I’ll explore each one in separate entries over the next few weeks since we’ve got a lot of ground to cover. But for now, let me give you a quick summary of why these things you most avoid may be what you most need.

Suffering

Suffering is the antidote to superficiality. Through it you gain empathy, acquire wisdom and build grit – the ability to overcome.

Failure

Failure is the antidote to blandness and playing it safe. Through it you learn how to take appropriate risks, eliminate your unknown variables, achieve better outcomes and reframe what success means.

Boredom

Boredom is the antidote to distraction. Through it you improve your concentration, imagination, creativity and most of all, your deep thinking.

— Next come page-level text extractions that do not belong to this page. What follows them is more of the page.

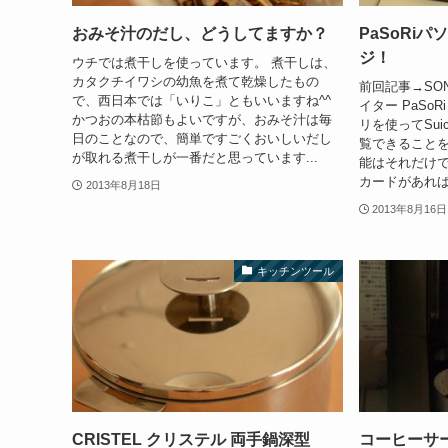
おみそ汁のだし、どうしてますか？
PaSoRiパ
ジ！
ウチでは煮干しを使っています。 煮干しは、
カタクチイワシの幼魚を煮て乾燥したもの
前回記事→SON
で、西日本では「いりこ」ともいいますね^^
イター PaSo
かつおの本枯節もよいですが、おみそ汁は毎
リを使ってSu
日のことなので、簡単ですごくおいしいだし
覧できることを
が取れる煮干しが一番だと思っています...
能はそれだけで
カードがあればS
2013年8月18日
2013年8月16日
キッチンツール
CRISTEL クリステル 両手鍋深型
コーヒーサ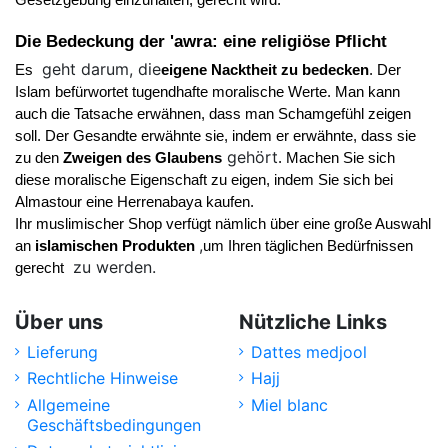
Die Bedeckung der 'awra: eine religiöse Pflicht 
geht darum, die
Es 
eigene Nacktheit zu bedecken
. Der 
Islam befürwortet tugendhafte moralische Werte. Man kann 
auch die Tatsache erwähnen, dass man Schamgefühl zeigen 
soll. Der Gesandte erwähnte sie, indem er erwähnte, dass sie 
gehört
zu den 
Zweigen des Glaubens
. Machen Sie sich 
diese moralische Eigenschaft zu eigen, indem Sie sich bei 
Almastour eine Herrenabaya kaufen.
Ihr muslimischer Shop verfügt nämlich über eine große Auswahl 
,
an 
islamischen Produkten 
um Ihren täglichen Bedürfnissen 
zu werden.
gerecht 
Über uns
Nützliche Links
Lieferung
Dattes medjool
Rechtliche Hinweise
Hajj
Allgemeine
Miel blanc
Geschäftsbedingungen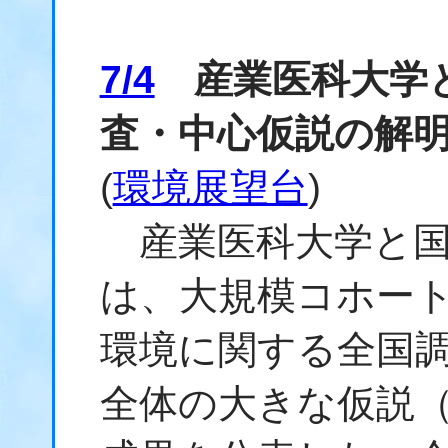
7/4
産業医科大学と
査・中心仮説の解
(
環境展望台
)
産業医科大学と国立
は、大規模コホー
環境に関する全国
全体の大きな仮説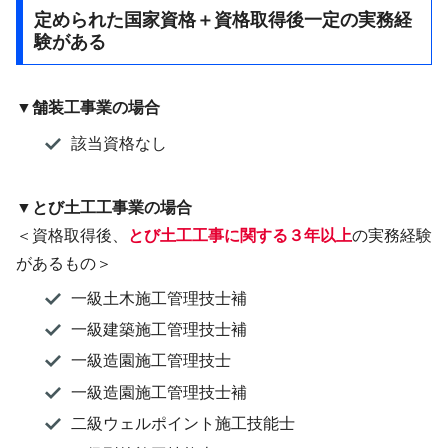
定められた国家資格＋資格取得後一定の実務経
験がある
▼舗装工事業の場合
該当資格なし
▼とび土工工事業の場合
＜資格取得後、
とび土工工事に関する３年以上
の実務経験
があるもの＞
一級土木施工管理技士補
一級建築施工管理技士補
一級造園施工管理技士
一級造園施工管理技士補
二級ウェルポイント施工技能士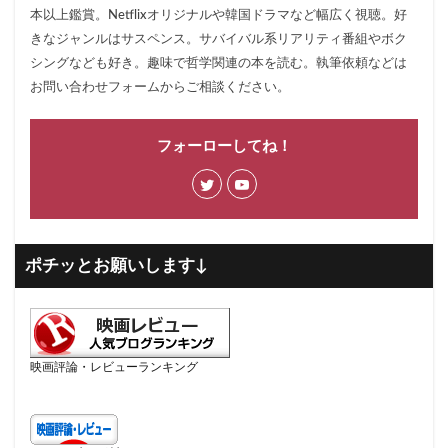
本以上鑑賞。Netflixオリジナルや韓国ドラマなど幅広く視聴。好
きなジャンルはサスペンス。サバイバル系リアリティ番組やボク
シングなども好き。趣味で哲学関連の本を読む。執筆依頼などは
お問い合わせフォームからご相談ください。
フォーローしてね！
ポチッとお願いします↓
映画評論・レビューランキング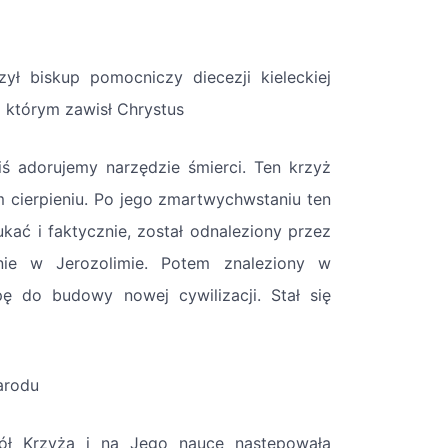
zył biskup pomocniczy diecezji kieleckiej
a którym zawisł Chrystus
 adorujemy narzędzie śmierci. Ten krzyż
im cierpieniu. Po jego zmartwychwstaniu ten
kać i faktycznie, został odnaleziony przez
nie w Jerozolimie. Potem znaleziony w
ę do budowy nowej cywilizacji. Stał się
arodu
ół Krzyża i na Jego nauce następowała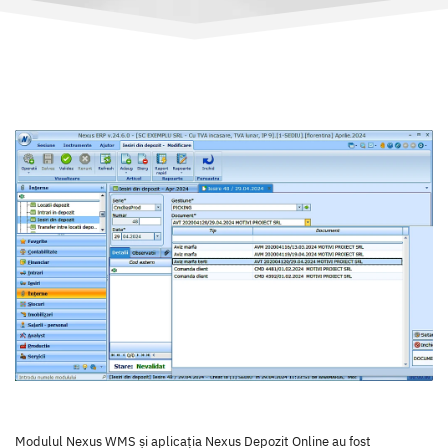
Modulul Nexus WMS și aplicația Nexus Depozit Online au fost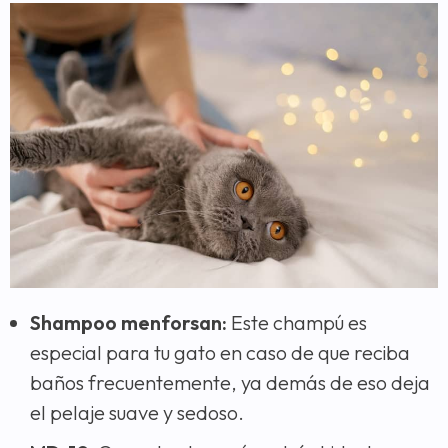
Shampoo menforsan:
Este champú es
especial para tu gato en caso de que reciba
baños frecuentemente, ya demás de eso deja
el pelaje suave y sedoso.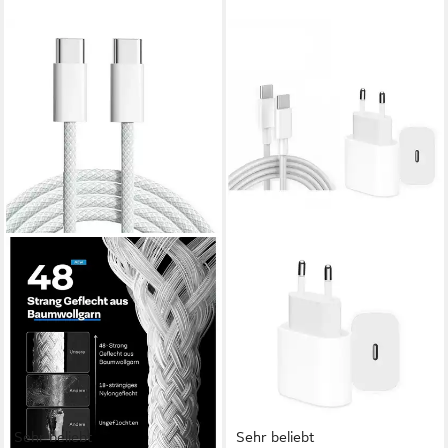
Sehr beliebt
Sehr beliebt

How you approach these three

Intrigued? I hope so because this backwards way of embracing three things you most avoid can have a profound effect on how you live. I will explain the upside of each of these in detail in three successive posts here. In addition, I’ll show you how you can get positive outcomes through these experiences we normally view only as negative.

But until then, let me offer a helpful analogy on how to approach these less-than-popular notions of suffering, failure and boredom.

How a riptide works

In my youth, I spent a lot of time at the beach. If you swim or surf in the ocean much, you soon learn about riptides.

Riptides are strong currents usually caused by the outflow of other water (e.g. from an inlet or near a river) or a sudden change in the depth of the water. In these situations, the riptide tends to pull you out to sea in a relentless flow. Trying to swim toward shore means swimming against a current much stronger than you. Many people drown when they attempt to swim in against a riptide. They simply exhaust themselves.

With suffering, failure and boredom, our goal isn’t to pursue them nor to directly oppose them. Rather, it is to understand them, embrace them and use them to our advantage much like experienced swimmers and surfers do with riptides.

With a riptide, you don’t resist it. You move through it and swim at a 90 degree angle to it to escape it. If you fight it, you get exhausted and possibly drown. If you ignore it, you’ll be washed out to sea (and possibly drown). If you let the fear of it keep you from ever going into the water, you’ll never experience the joy of the ocean, or the thrill of the waves and surf. You won’t drown, but you won’t have much fun.

The upside of the riptide

However, if you embrace the riptide by recognizing it for what it is and you keep moving, not against it toward the beach but across it parallel to the beach, you succeed. You come to shore in a different place, tired but stronger — and better able to go back out the next time.

Surfers sometimes use riptides to help them get out to the bigger waves with less effort. Once there, they paddle parallel to the shore until they are free from the riptide and can surf in freely. They have leveraged a negative and used it to their advantage.

That is precisely how we can address suffering, failure and boredom. They may be three things try to you avoid. But as we shall see, they may also be more helpful to you than you realize.